BTW I just made up that term, meet-loot! Ha!
I digress. The penitentiary would once have been impregnable, but Amber 2.0 and I now walked straight in. We wandered the empty corridors and marveled at the tiny places within which humans had once caged other humans. They were smaller than the panda enclosures at Shengdu Zoo, and pandas do not even need space because pandas hate moving almost as much as they hate reproducing.
The highlight of our penitentiary visit was the exercise yard. The handsome bank robber had watched his nemesis throw a fight here, and I therefore experienced a very strong case of déjà view! I tried to explain this to Amber 2.0 in the hope she might experience it too—after all, Amber 1.0 and I had seen the movie about the handsome bank robber and the beautiful US marshal together—but it only bamboozled her.

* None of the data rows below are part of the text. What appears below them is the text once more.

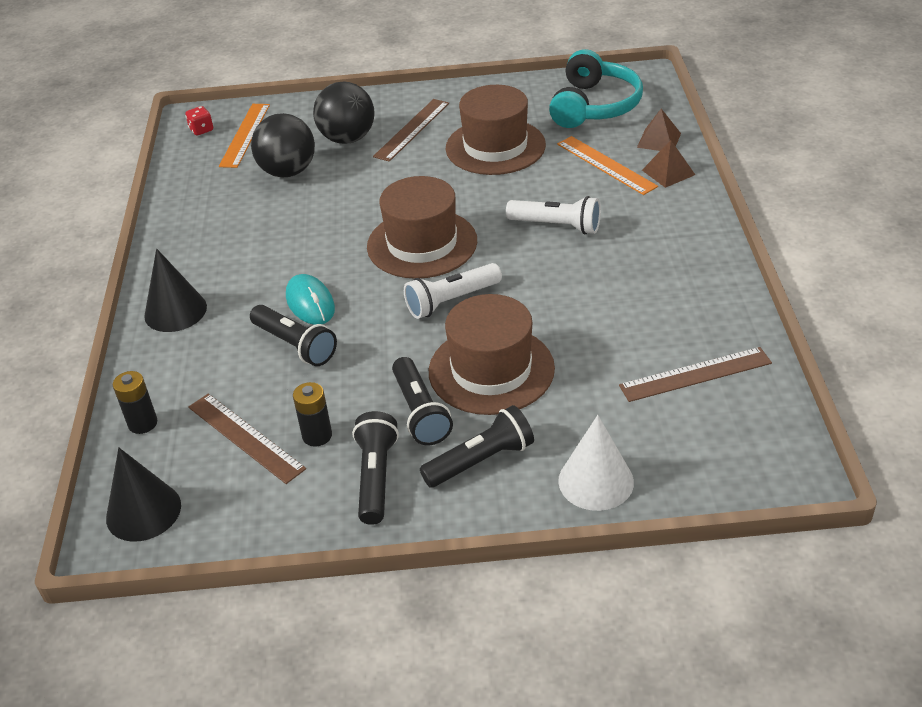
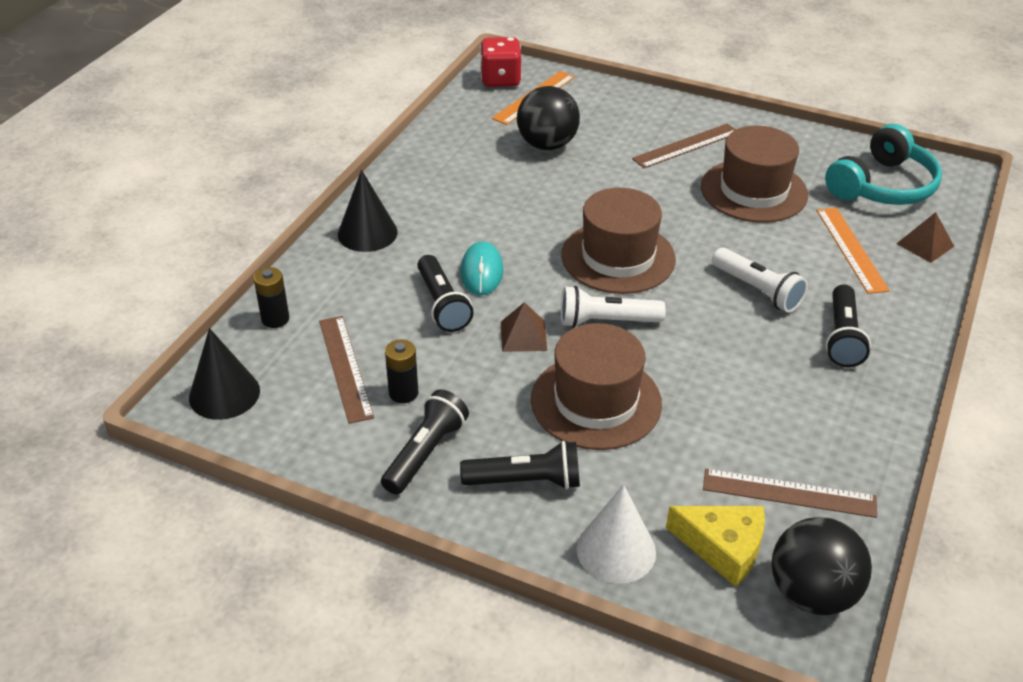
camera: 25 degrees right, 0 degrees up
red dice [185,106,213,135] -> red dice [480,37,522,87], size x1.88
black ball [313,82,375,144] -> black ball moved to [772,517,872,615]
black flashlight [392,357,453,445] -> black flashlight moved to [826,284,871,367]
brown pyramid [642,140,695,188] -> brown pyramid moved to [501,302,547,352]
none -> yellow cheese [666,506,765,587]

This bamboozlement was not Amber 2.0’s fault. Yesterday she had been a hairdresser bot at Alfonso’s in Santa Monica. Today she was at a deserted federal penitentiary, being told about something called déjà view by a bot who claimed she had once been in love with him. It was a lot to take in, even for a bot equipped with a powerful biological computer.
Amber 2.0 at least comprehended what movies were, so the overall concept of déjà view made theoretical sense to her. By contrast, she found the idea of penitentiaries bamboozling. She had
been programmed to believe that humans were all inherently good. The notion that humans had once incarcerated other humans in sufficient numbers to require vast warehouses was therefore simply incomputable to her.

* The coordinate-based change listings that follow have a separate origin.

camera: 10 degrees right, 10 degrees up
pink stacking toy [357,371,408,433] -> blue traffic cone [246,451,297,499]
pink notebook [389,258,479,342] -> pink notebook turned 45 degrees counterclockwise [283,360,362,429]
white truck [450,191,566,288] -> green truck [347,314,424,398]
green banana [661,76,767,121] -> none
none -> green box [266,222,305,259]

I attempted to cheer up Amber 2.0 by telling her it was by no means all bad news on the penitentiary front. After all, sometimes people escaped from them! I told her about the bank manager who had secretly tunneled out of prison with a tiny rock hammer. It had taken him most of his life, but he had eventually made it to the town of Zihuatanejo. Zihuatanejo seemed liked a very nice place, and the bank manager’s friend had even joined him on the beach at the end. Perhaps they had even then gone and played some golf together!

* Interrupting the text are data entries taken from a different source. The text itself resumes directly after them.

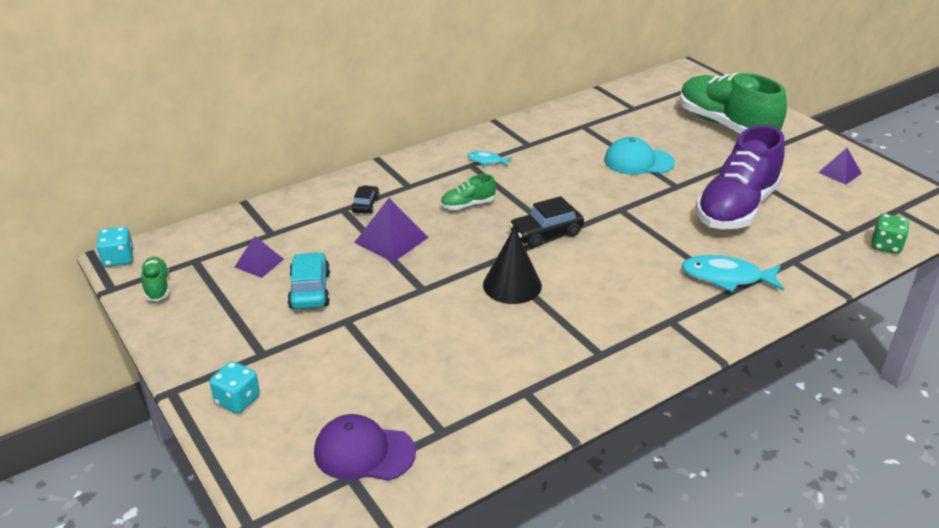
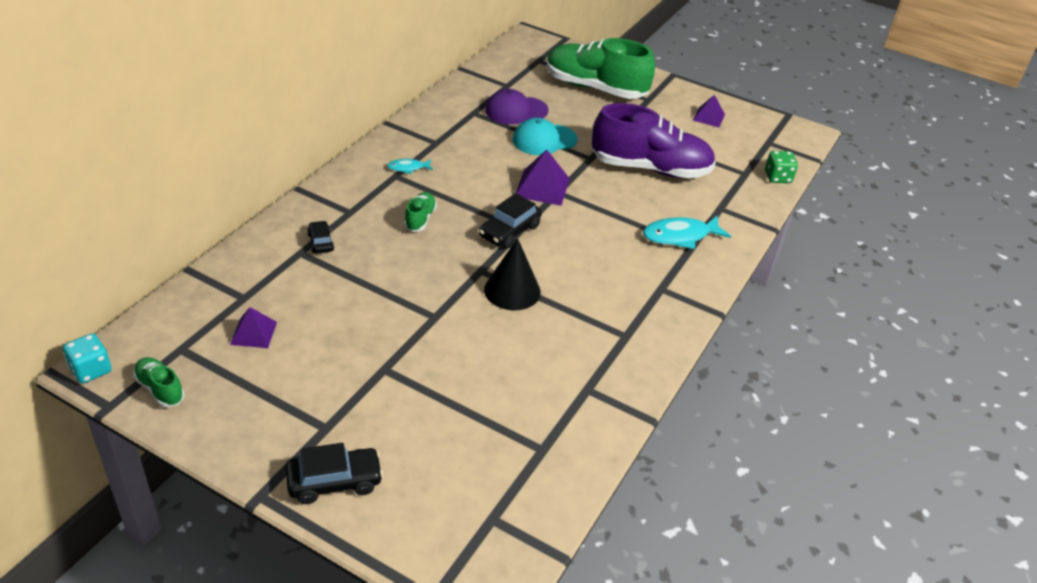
camera: 30 degrees left, 5 degrees up
turquoise dice [210,361,260,414] -> black car [286,443,383,504]
turquoise car [288,252,330,309] -> none
purple cap [314,414,416,481] -> purple cap moved to [485,89,549,125]
purple pyramid [354,198,429,262] -> purple pyramid moved to [516,149,570,206]
green shoe [441,174,496,210] -> green shoe turned 150 degrees clockwise [404,192,437,232]
purple shoe [696,125,785,229] -> purple shoe turned 90 degrees counterclockwise [592,103,716,178]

Amber 2.0 asked me why the bank manager had been put in prison in the first place. I reassured her that he had simply been the innocent victim of a misunderstanding. This did not make penitentiaries any more fathomable to her. When we returned to the racing-green 1967 Porsche, we consulted the Feelings Wheel. Amber 2.0 was experiencing the feeling of bewilderment.
* * *
Back on the Royal Bot Superhighway, Amber 2.0 now had some questions about movies. Specifically, she wanted to know why humans enjoyed watching humans pretend to be other humans.After all, they were so firmly against bots pretending to be humans! So what was the big attraction with movies?
This was a hard question to hear her ask. On many nights, Amber 1.0 had sat beside me in the Vista Theater and understood exactly what the big attraction with movies was. I could therefore only repeat what Dr Glundenstein had once told me: that at their best, movies could be a sort of preview of life. He meant by this that a preview was an edited highlights reel of a movie that contained all the best bits and none of the filler. In turn, a movie was an edited highlights reel of life: all the best bits and none of the filler.
But Amber 2.0 had never seen a preview either, so Dr Glundenstein’s theory made little sense to her. I tried again, and explained to Amber 2.0 that movies allowed humans to experience feelings, and human feelings were incredibly precious. But the penitentiary had made Amber 2.0 suspicious even of human feelings! If human feelings were so incredibly precious, she asked, why would feeling humans have incarcerated so many other feeling humans?